WHAT YOU WILL DO: Continue the passage on similarity scoring for word marks, picking up right after its last sentence.

PASSAGE SHOWN:
=-=-=-=-=
However, it is important to reiterate the key point that any objective algorithms of these types should only ever be considered as tools to be used as part of the overall assessment process, which overall includes significant degrees of subjectivity. In the first instance, the algorithmic frameworks presented in this series for word marks focus only on visual (spelling) and aural (pronunciation - with a specific basis in American English) similarity, with no account taken of conceptual similarity (i.e. meaning) or the influence of any associated logos, imagery or mark stylisation. Overall, dispute decisions are often reliant on an assessment of the likelihood of confusion between the marks in question, which is generally also dependent on a range of other factors, including the distinctiveness, degree of overlap of associated goods and services, strength and degree of renown of the marks, documented evidence of actual confusion, and the degree of attention paid by a typical consumer - many of which may vary between different geographical regions[2,3]. Some of the factors generally considered for the components which can be measured algorithmically (such as typically putting greater weight on comparisons between elements appearing at the start of the marks in question, and greater emphasis on differences appearing within shorter marks[4]) can, and have, been built into the proposed algorithms wherever possible. 

The degree of similarity (of each type) between marks is often specified in dispute cases as 'high', 'medium' or 'low'; with this in mind, it seems reasonable (where constructing any measurement algorithm) to formulate the output as a similarity score (as proposed for colour marks in the previous article[5] in this series), which aligns broadly with this framework but offers a more quantitative basis for comparison (though keeping in mind that all of the above caveats also still apply!).

Formulation of the similarity score algorithm

The similarity score used for comparison of pairs of word marks (Swor), in both the previous study and this follow up, reflects both visual (spelling) and aural (pronunciation) similarity (only). 

As in the initial version, visual similarity between the marks (i.e. in terms of their spelling) is quantified using two distinct algorithms, each of which reflects different aspects of the similarity. The two algorithms (each of which generates a score which can be expressed as a percentage) are:

  • The fuzz.ratio metric (FLev), an algorithm implemented in the Python package 'fuzzywuzzy'[6], based on the concept of Levenshtein distance - a way of quantifying the number of edits required to transform one string into the other - but also taking account of other factors (including the length of the strings).
  • The Jaro-Winkler similarity algorithm (and score (simj)) (as implemented in the the Python package 'Levenshtein'[7]), which includes an element of consideration of the proximity of the matching / non-matching characters to the start of the strings. 

In the simplest formulation of the overall algorithm (and as retained here), the score component reflecting overall visual similarity (Svis) is expressed just as the simple mean of the above two scores (as below), although it would be possible to apply different weightings if required.
=-=-=-=-=
LISTED ENTRIES:
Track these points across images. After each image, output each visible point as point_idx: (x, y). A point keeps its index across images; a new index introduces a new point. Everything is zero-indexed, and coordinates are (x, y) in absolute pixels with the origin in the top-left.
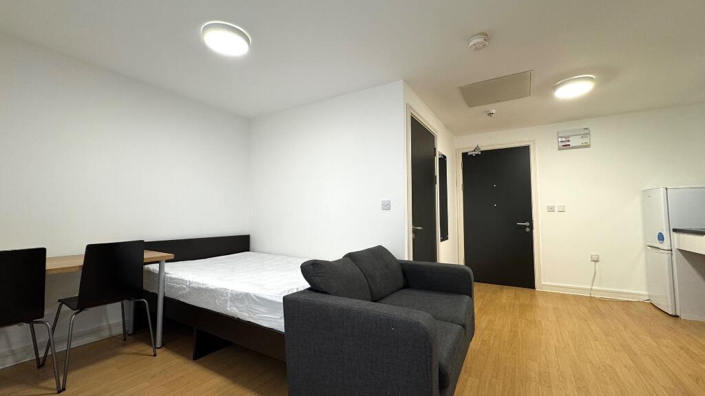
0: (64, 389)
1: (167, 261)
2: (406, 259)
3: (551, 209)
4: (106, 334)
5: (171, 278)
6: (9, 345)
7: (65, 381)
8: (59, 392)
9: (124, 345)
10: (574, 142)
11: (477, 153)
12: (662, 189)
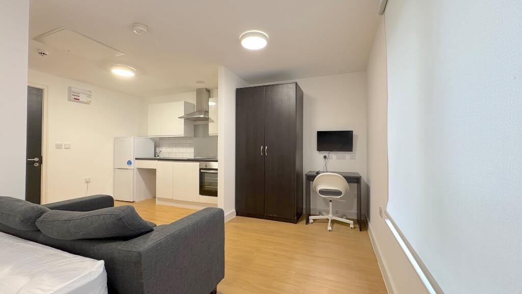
3: (59, 147)
10: (83, 98)
12: (133, 138)
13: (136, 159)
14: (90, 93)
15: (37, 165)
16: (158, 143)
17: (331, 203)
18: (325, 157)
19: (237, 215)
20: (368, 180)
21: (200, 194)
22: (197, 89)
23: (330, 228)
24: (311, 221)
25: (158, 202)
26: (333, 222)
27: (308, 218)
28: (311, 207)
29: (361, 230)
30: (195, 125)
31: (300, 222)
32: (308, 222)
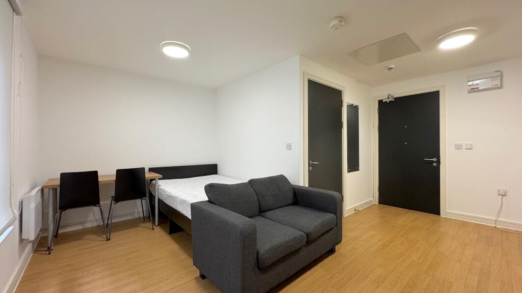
0: (109, 240)
1: (159, 179)
2: (301, 184)
3: (458, 147)
4: (137, 216)
5: (162, 189)
6: (95, 216)
7: (110, 235)
8: (107, 240)
9: (144, 222)
11: (390, 100)
14: (497, 74)
15: (435, 165)
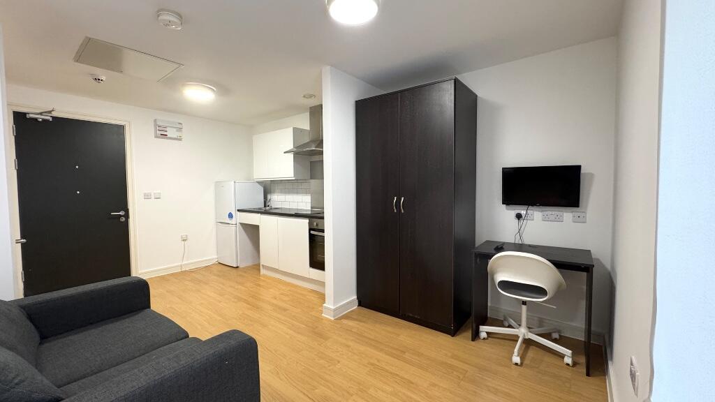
3: (147, 197)
10: (171, 133)
11: (46, 117)
12: (233, 182)
13: (238, 210)
14: (179, 126)
15: (123, 219)
16: (268, 188)
17: (524, 308)
18: (519, 216)
19: (360, 304)
20: (613, 267)
21: (310, 266)
22: (310, 108)
23: (516, 359)
24: (483, 335)
25: (263, 271)
26: (528, 343)
27: (479, 328)
28: (489, 304)
29: (588, 374)
30: (311, 162)
31: (460, 333)
32: (476, 336)
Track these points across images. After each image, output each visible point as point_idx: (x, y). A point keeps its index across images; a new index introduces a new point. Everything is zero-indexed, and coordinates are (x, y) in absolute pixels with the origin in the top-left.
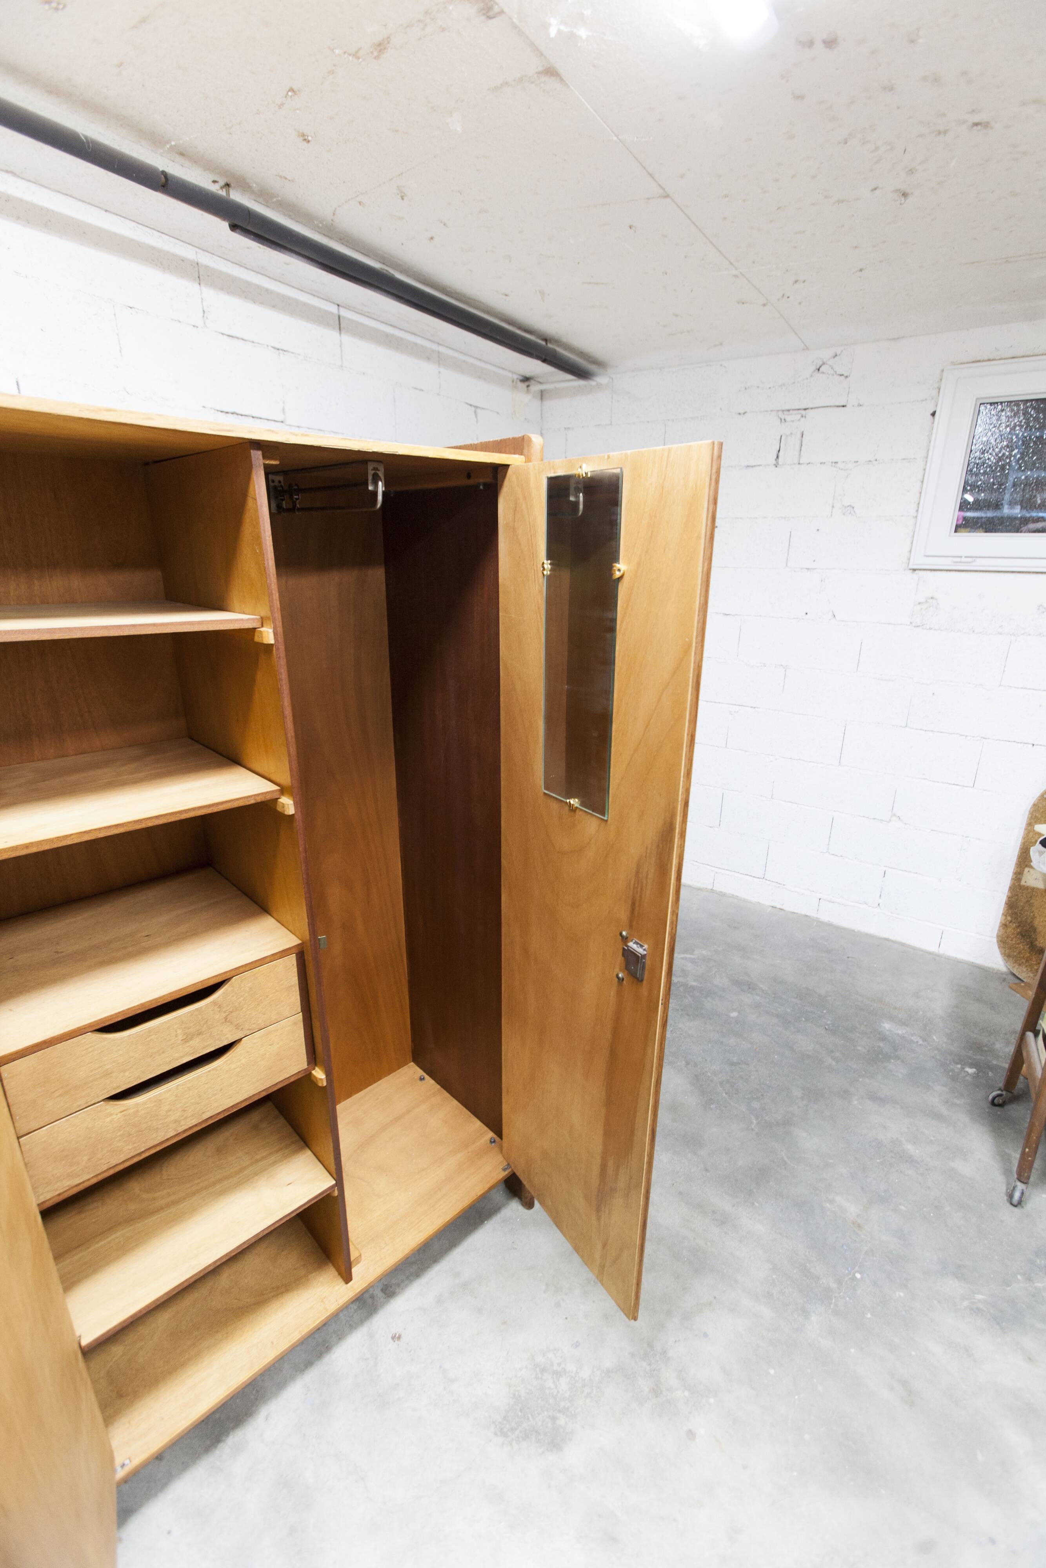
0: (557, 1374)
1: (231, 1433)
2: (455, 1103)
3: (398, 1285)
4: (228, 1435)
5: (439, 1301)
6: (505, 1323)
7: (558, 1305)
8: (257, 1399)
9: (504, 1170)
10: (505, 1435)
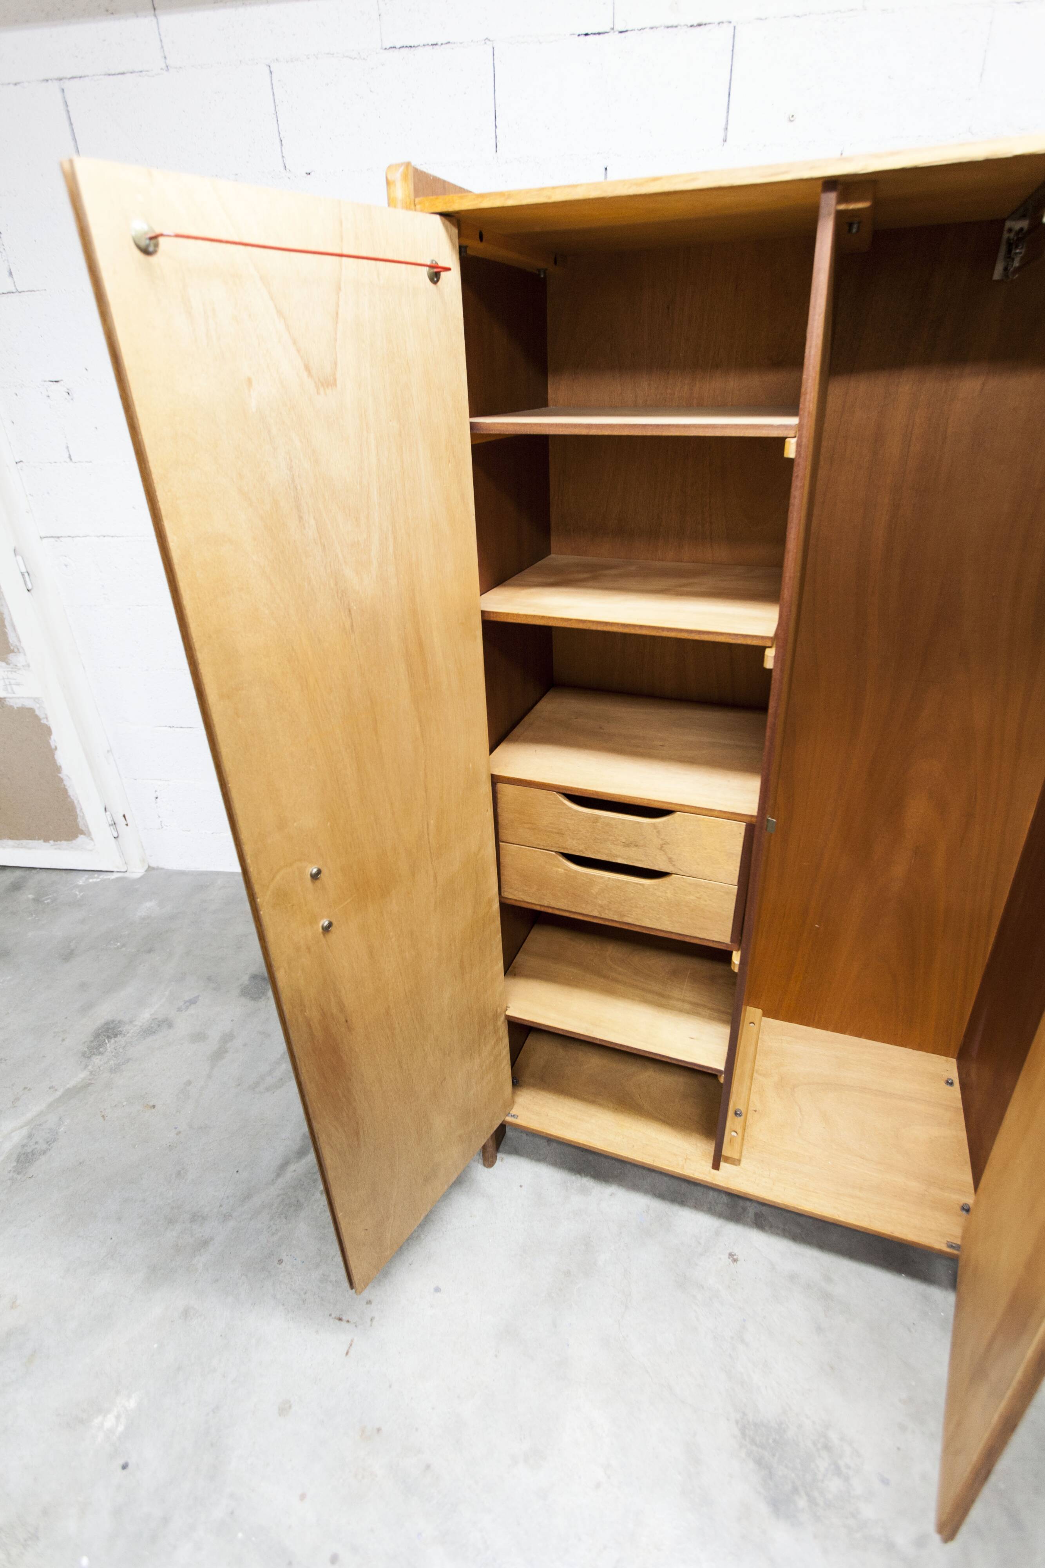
0: (837, 1471)
1: (588, 1177)
2: (964, 1135)
3: (771, 1227)
4: (586, 1176)
5: (793, 1277)
6: (832, 1368)
7: (903, 1428)
8: (616, 1177)
9: (951, 1246)
10: (744, 1435)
=-=-=-=-=
TASK RESPONSE:
Svis = (FLev + simj) / 2

For aural similarity, the proposed calculation framework is based on the creation of a phonetic representation of the marks / strings in question, and then a comparison of these representations (again, using the fuzz.ratio metric). 

The initial formulation also made use of two distinct algorithms for generating the phonetic representations, based on the Soundex and NYSIIS (New York State Identification and Intelligence System) encodings. However, both of these have certain shortcomings, not least the poor handling of vowel sounds within the strings, and (in Soundex) the inability to encode any consonants beyond the first four.

In this improved version, therefore, I instead propose the use of the Phonemizer algorithm[8,9] for generating the phonetic versions of the strings, which utilises IPA (International Phonetic Alphabet)[10] encoding, and which was explored in the previous follow-up study[11] and appears to perform well (although some data 'cleansing' is required in some cases, to ensure that the algorithm interprets the string as intended). The aural similarity score (Saur) can then be calculated simply as the output of the fuzz.ratio metric applied to the IPA representations as given by Phonemizer, i.e.:

Saur = FPho

As in the previous formulation, the overall (word mark) similarity score can then most simply be expressed just as the mean of the two individual components, i.e.:

Swor = (Svis + Saur) / 2

Similarity scores for test-pairs of marks

As an illustration of the performance of this algorithm, I consider a set of approximately 200 pairs of word marks, mostly the subjects of recent trademark disputes (several of which were also considered in previous articles in this series), and with a primary focus on single-word marks (for simplicity). The full set of mark-pairs, and the calculated similarity scores, are presented in Appendix A.

The first point to note is that, generally, little pre-processing of the data is required in order to utilise the algorithm. All marks have been converted to lower-case, though this is generally a matter of choice, just to ensure that upper- and lower-case versions of the same letter are treated identically. The algorithms do also appear to correctly handle accented characters (albeit that the phonetic representations will generally reflect an English pronunciation). The only two modifications to the data required in these cases were a rewriting of 'OrangeryOS' as 'orangery-o-s' (to ensure that the pronunciation is rendered as 'oh-es') and (as in a previous study) of 'likeme' to 'like-me'. 

Elsewhere (as noted previously), the Phonemizer algorithm renders 'unreadable' strings as individual characters (e.g. 'immun44' as 'immun-four-four', '007' as 'zero-zero-seven', 'ch_t.' as 'see-aitch-tee', and 'mbfw' as 'em-bee-ef-doubleyu'), though these versions have been retained in an unmodified state in the analysis. Some of these representations may not be as originally intended when the marks were conceived, however - e.g. 'genv3rse' is rendered as 'genv-three-rse' (rather than the more likely 'genverse'), and 'm4tter' as 'em-four-tter' (rather than 'matter').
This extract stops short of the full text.